In most cases the appendectomy can be completed within 20 to 30 minutes.
The patient has no physical restrictions and is expected to walk at least one to two miles per day.
Four years ago, receiver Hines Ward had the same surgery the day before the third preseason game. He missed the final two preseason games but started in the regular-season opener of 2002.
"It took me 5-7 days just to get walking around again and feeling kind of normal," said Ward, who caught eight passes, one for a touchdown, in his first game back.
The Steelers play their second game at Jacksonville Sept. 18, a Monday night. They return to Heinz Field Sept. 24 for an early AFC North showdown against defending division champion Cincinnati. That third game is the most likely target for Roethlisberger's return.

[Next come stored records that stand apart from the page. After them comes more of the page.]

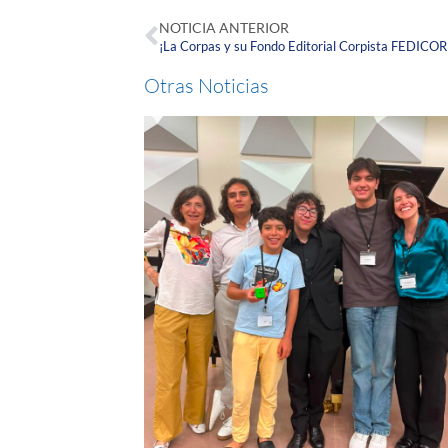
NOTICIA ANTERIOR
Otras Noticias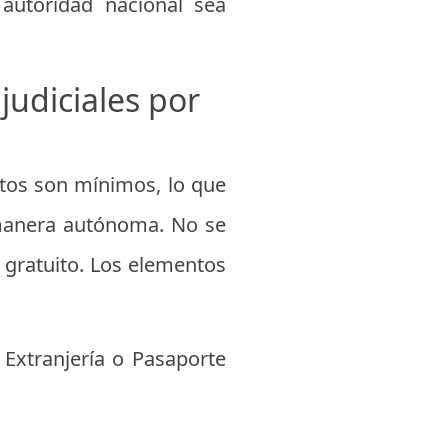
autoridad nacional sea
judiciales por
itos son mínimos, lo que
 manera autónoma. No se
s gratuito. Los elementos
Extranjería o Pasaporte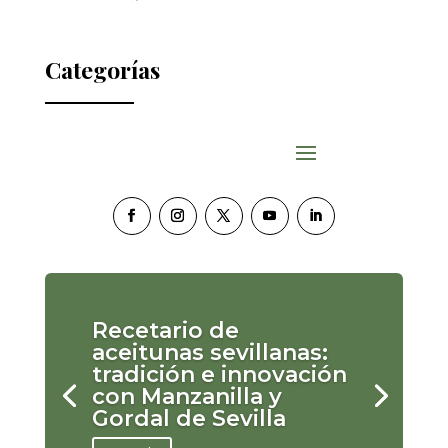
Categorías
Recetario de
aceitunas sevillanas:
tradición e innovación
con Manzanilla y
Gordal de Sevilla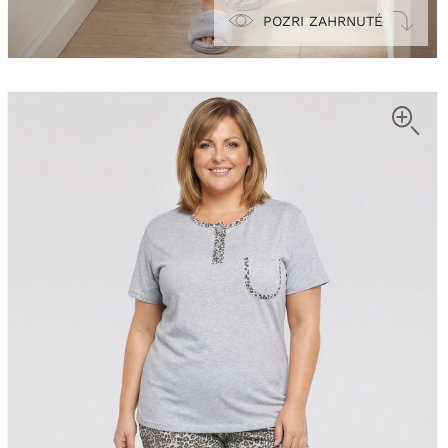
POZRI ZAHRNUTÉ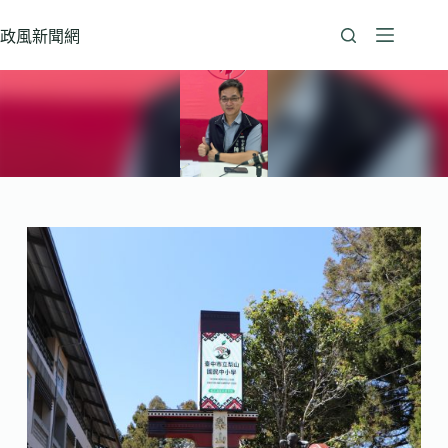
跳
至
政風新聞網
主
要
內
容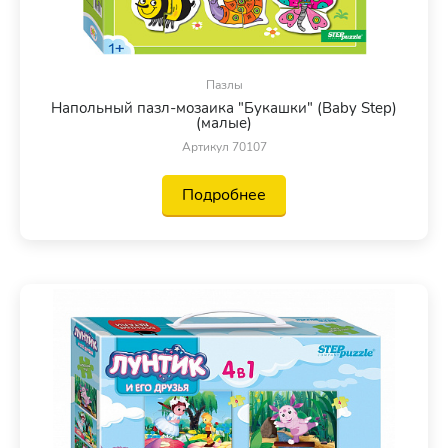
Пазлы
Напольный пазл-мозаика "Букашки" (Baby Step)
(малые)
Артикул 70107
Подробнее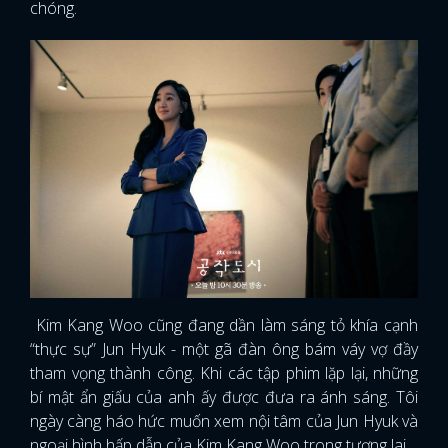
chóng.
Kim Kang Woo cũng đang dần làm sáng tỏ khía cạnh
“thực sự” Jun Hyuk - một gã đàn ông bám váy vợ đầy
tham vọng thành công. Khi các tập phim lặp lại, những
bí mật ẩn giấu của anh ấy được đưa ra ánh sáng. Tôi
ngày càng háo hức muốn xem nội tâm của Jun Hyuk và
ngoại hình hấp dẫn của Kim Kang Woo trong tương lai.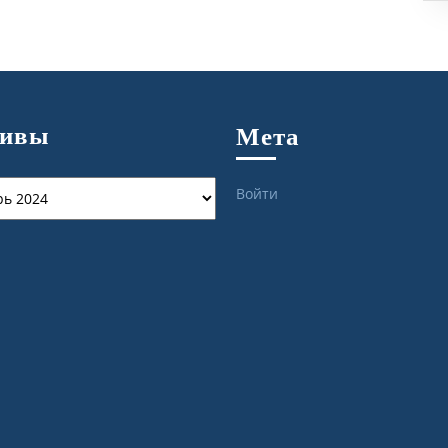
хивы
Мета
ы
Войти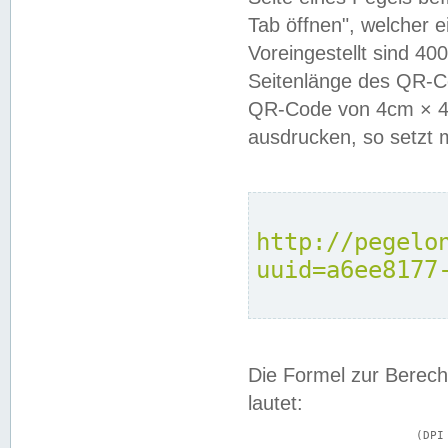
Tab öffnen", welcher 
Voreingestellt sind 4
Seitenlänge des QR-C
QR-Code von 4cm × 4c
ausdrucken, so setzt 
http://pegelo
uuid=a6ee8177
Die Formel zur Berech
lautet:
			(DPI × Druckkantenlänge in cm) ÷ 2,54 = Kantenlänge in Pixel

Batch, a Homestead native, has started 48 games in eight NFL seasons, the first four in Detroit.
"I feel good about Charlie," Cowher said. "I feel good about our football team, honestly. Certainly it's a challenge when you lose your starting quarterback. ... The good news about it, it's not anything that's going to be long-term. It's going to be short-term."
Said Faneca, "He's going to be missed. You start there and you say OK, you know we're going to move forward without him. The team must move on."